Walter Wilhelm Flegel, um imigrante da Prússia Oriental, teve um passado complicado na Argentina, onde foi preso várias vezes. Ele conseguiu um emprego estável em Buenos Aires, mas em setembro de 1960, foi detido novamente, desta vez por engano, sendo confundido com Martin Bormann, um importante nazista. Documentos recentes mostram que as autoridades argentinas reconheceram o erro após compararem as impressões digitais de Flegel com seus registros anteriores. Flegel, que perdeu o braço direito em um acidente de trabalho, tinha um histórico criminal que incluía assaltos e lesões, mas havia se estabelecido como um trabalhador respeitável. A confusão foi alimentada por boatos de vizinhos, mas um relatório policial confirmou que ele não era Bormann, que supostamente entrou na Argentina após a Segunda Guerra Mundial. Grupos que investigam nazistas fugitivos também confirmaram o erro.
Walter Wilhelm Flegel, um imigrante da Prússia Oriental, foi detido entre 23 e 30 de setembro de 1960 na Argentina, após ser confundido com Martin Bormann, secretário de Adolf Hitler.

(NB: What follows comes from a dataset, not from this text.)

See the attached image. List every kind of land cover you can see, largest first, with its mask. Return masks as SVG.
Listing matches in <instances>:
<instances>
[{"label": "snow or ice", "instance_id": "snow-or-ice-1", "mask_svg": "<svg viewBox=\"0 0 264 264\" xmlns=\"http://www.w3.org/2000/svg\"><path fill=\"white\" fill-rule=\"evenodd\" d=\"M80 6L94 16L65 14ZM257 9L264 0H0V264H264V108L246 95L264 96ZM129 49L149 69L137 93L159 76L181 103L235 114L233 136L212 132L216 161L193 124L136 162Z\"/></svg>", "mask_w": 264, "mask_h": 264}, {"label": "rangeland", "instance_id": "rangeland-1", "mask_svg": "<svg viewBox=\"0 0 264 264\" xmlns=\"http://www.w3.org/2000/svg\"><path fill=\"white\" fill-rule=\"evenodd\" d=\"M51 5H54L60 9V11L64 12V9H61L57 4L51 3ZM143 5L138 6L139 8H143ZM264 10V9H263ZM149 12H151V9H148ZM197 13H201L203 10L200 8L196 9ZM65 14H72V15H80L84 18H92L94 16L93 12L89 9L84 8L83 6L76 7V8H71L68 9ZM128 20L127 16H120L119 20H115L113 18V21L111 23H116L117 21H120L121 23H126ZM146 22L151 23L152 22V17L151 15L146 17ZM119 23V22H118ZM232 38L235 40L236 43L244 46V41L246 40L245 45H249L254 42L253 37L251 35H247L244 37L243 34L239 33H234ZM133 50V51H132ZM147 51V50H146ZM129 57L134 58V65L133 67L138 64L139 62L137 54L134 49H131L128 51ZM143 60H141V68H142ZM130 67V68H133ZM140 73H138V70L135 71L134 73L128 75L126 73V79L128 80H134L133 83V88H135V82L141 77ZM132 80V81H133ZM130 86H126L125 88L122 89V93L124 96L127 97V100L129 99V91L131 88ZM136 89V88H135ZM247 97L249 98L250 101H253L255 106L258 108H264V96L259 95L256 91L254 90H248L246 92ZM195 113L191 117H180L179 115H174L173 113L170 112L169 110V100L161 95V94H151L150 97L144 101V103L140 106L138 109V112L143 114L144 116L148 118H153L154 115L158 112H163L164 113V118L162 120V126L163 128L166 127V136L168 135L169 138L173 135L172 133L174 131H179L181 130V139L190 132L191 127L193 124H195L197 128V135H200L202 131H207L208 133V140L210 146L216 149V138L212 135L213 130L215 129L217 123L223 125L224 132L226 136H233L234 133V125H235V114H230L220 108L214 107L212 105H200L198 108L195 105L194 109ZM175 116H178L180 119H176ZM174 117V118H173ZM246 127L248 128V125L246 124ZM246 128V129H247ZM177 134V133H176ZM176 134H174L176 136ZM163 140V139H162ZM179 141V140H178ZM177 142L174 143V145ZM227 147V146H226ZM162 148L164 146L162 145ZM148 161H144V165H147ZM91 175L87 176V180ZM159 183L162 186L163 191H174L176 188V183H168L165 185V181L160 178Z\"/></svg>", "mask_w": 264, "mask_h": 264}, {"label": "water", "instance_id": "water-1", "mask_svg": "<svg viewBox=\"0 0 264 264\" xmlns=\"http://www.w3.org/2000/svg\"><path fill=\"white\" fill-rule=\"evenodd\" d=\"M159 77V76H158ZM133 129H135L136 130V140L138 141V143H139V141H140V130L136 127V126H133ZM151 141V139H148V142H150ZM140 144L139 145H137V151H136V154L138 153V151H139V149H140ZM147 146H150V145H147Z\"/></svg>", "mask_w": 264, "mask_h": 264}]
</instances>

O erro foi corrigido após comparações de impressões digitais.
Flegel, que havia sido preso várias vezes por delitos menores na Argentina, conseguiu um emprego estável em uma construtora em Buenos Aires. Ele se casou em 1947 e se estabeleceu em Zárate, onde a confusão com Bormann começou. Documentos recentemente liberados pelo governo argentino revelam mais de cem páginas sobre sua prisão.
As autoridades argentinas descreveram Flegel como um homem de cultura razoável, mas com uma característica marcante: a falta do braço direito, perdido em um acidente de trabalho. Boatos entre vizinhos sobre seu suposto envolvimento com o navio de guerra Graf Spee contribuíram para a confusão. No entanto, as datas não coincidiam, pois Flegel estava na Argentina antes do afundamento do navio em 1939.
Um relatório oficial de 2 de outubro de 1960 reconheceu o equívoco, confirmando que Flegel era a mesma pessoa de registros anteriores. Grupos israelenses que investigavam fugitivos nazistas também corroboraram que se tratava de um erro. A caçada a líderes nazistas após a Segunda Guerra Mundial levou a diversas confusões, mas Bormann, segundo registros, teria se suicidado em 1945.